» Problem
Copy out exactly, from the entries that follow, the line holding "exposure_s: 1/1250", the line holding "exposure_s: 1/200", and all lines between them, but no pictures.

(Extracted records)
_ _ _

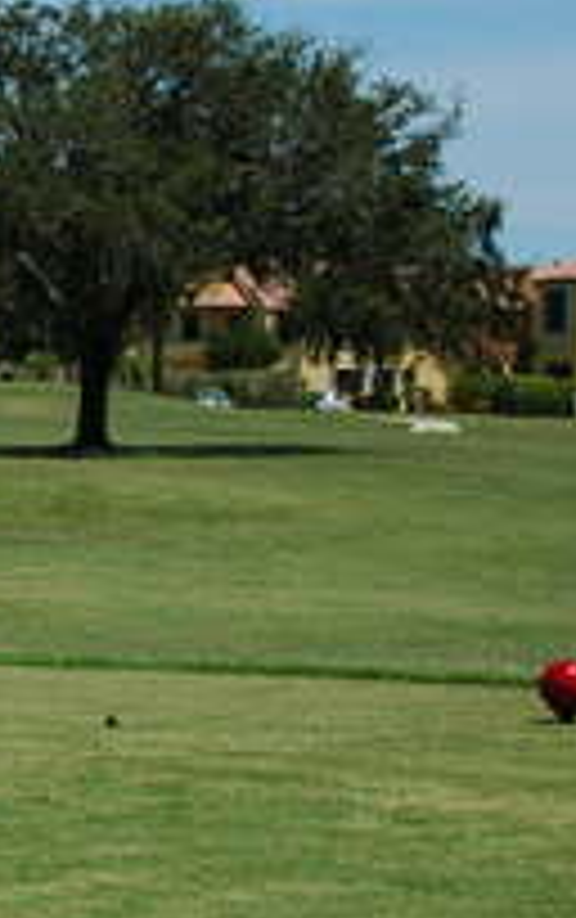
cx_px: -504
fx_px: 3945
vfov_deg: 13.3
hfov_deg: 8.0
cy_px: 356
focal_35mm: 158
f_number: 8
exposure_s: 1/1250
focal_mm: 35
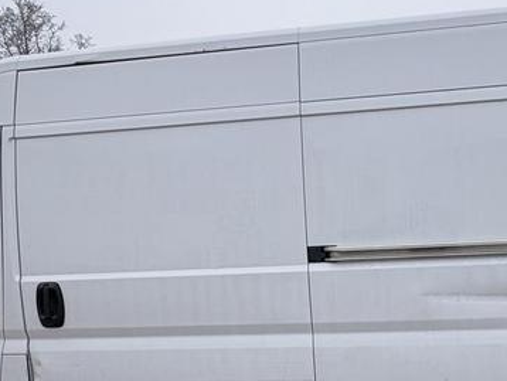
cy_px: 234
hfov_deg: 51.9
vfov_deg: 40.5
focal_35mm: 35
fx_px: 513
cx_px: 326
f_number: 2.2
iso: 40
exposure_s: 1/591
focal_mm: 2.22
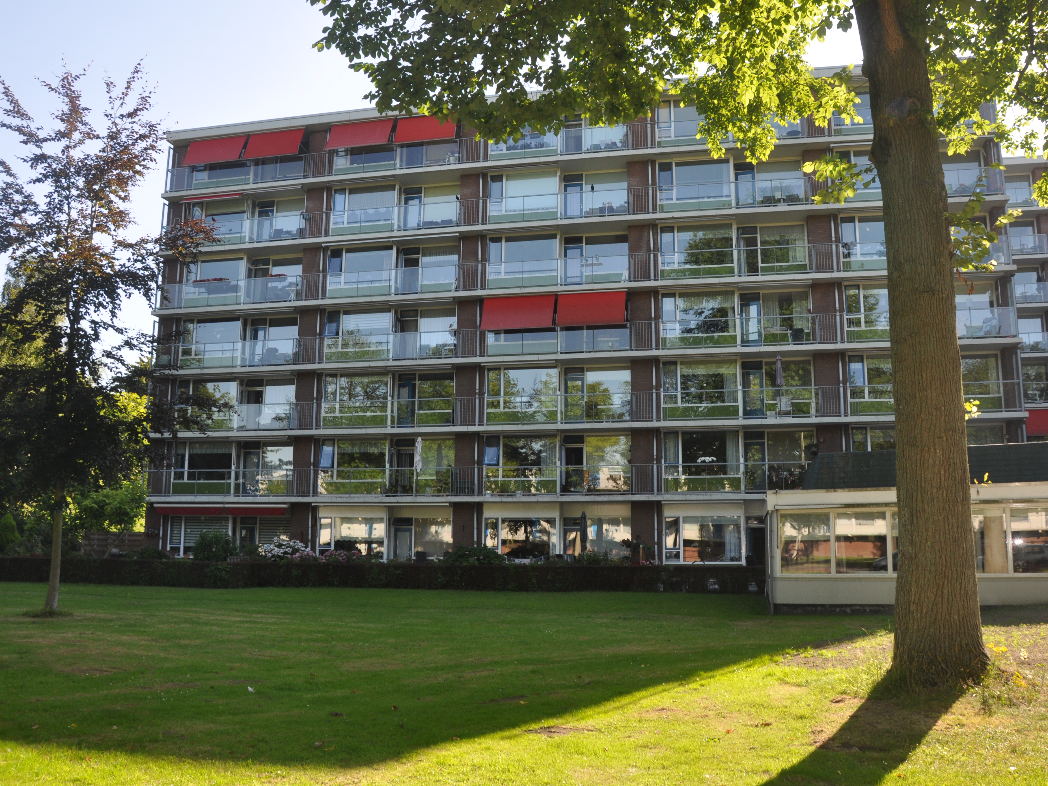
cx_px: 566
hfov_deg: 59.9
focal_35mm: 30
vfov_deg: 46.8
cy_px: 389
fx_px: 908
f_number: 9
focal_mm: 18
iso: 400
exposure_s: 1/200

_ _ _

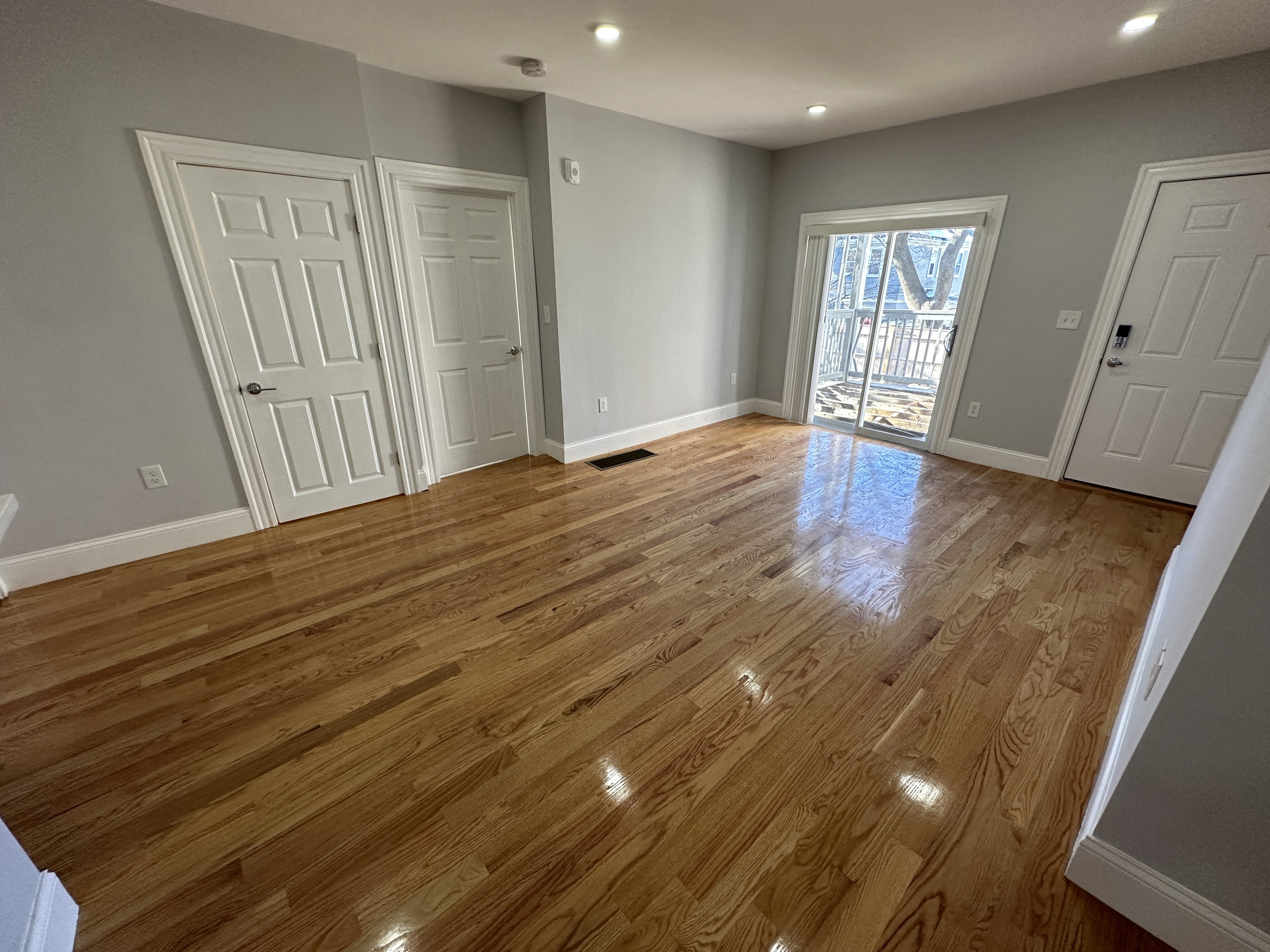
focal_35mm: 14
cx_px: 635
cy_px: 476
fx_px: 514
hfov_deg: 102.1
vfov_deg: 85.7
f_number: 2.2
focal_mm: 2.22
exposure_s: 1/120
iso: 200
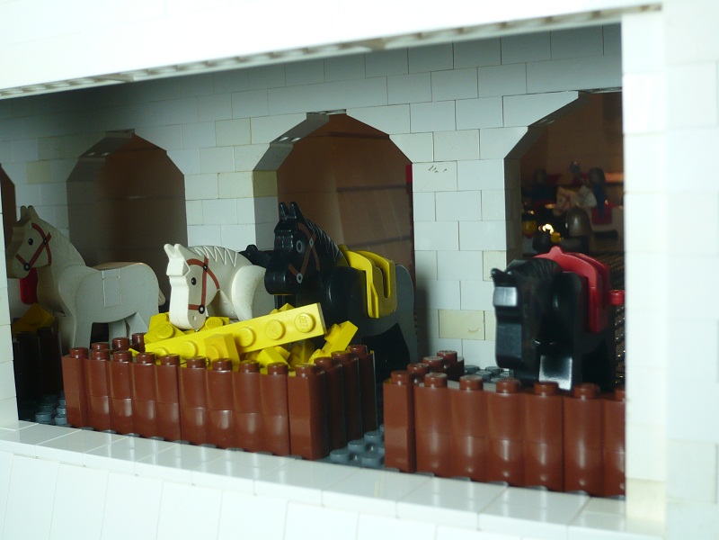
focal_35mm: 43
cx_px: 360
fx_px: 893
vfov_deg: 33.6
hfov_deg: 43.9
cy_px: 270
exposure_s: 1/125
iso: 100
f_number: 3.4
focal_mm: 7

_ _ _

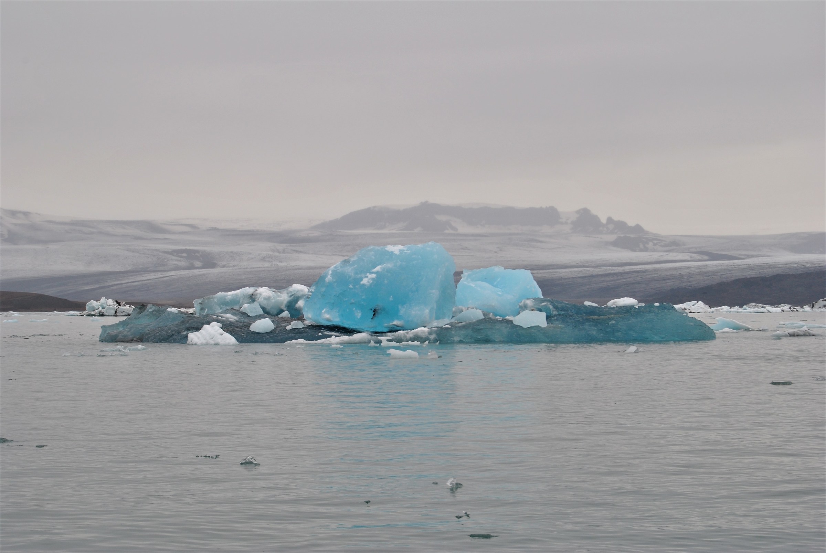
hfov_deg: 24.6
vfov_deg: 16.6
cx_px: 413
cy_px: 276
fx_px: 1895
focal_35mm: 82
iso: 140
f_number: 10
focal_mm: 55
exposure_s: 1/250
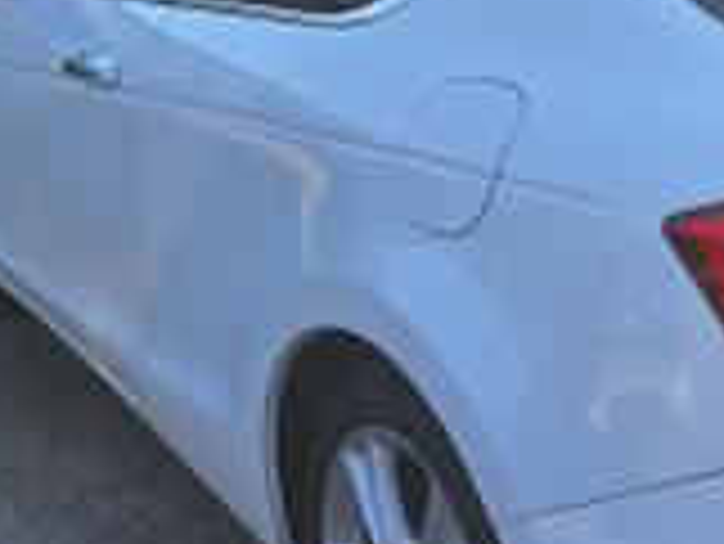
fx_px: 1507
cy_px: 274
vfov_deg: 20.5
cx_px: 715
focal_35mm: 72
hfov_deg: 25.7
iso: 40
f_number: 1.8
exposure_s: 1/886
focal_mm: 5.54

_ _ _

» Written solution
exposure_s: 1/1250
focal_mm: 35
cy_px: 234
hfov_deg: 51.9
vfov_deg: 40.5
focal_35mm: 35
fx_px: 513
cx_px: 326
f_number: 2.2
iso: 40
exposure_s: 1/591
focal_mm: 2.22
cx_px: 566
hfov_deg: 59.9
focal_35mm: 30
vfov_deg: 46.8
cy_px: 389
fx_px: 908
f_number: 9
focal_mm: 18
iso: 400
exposure_s: 1/200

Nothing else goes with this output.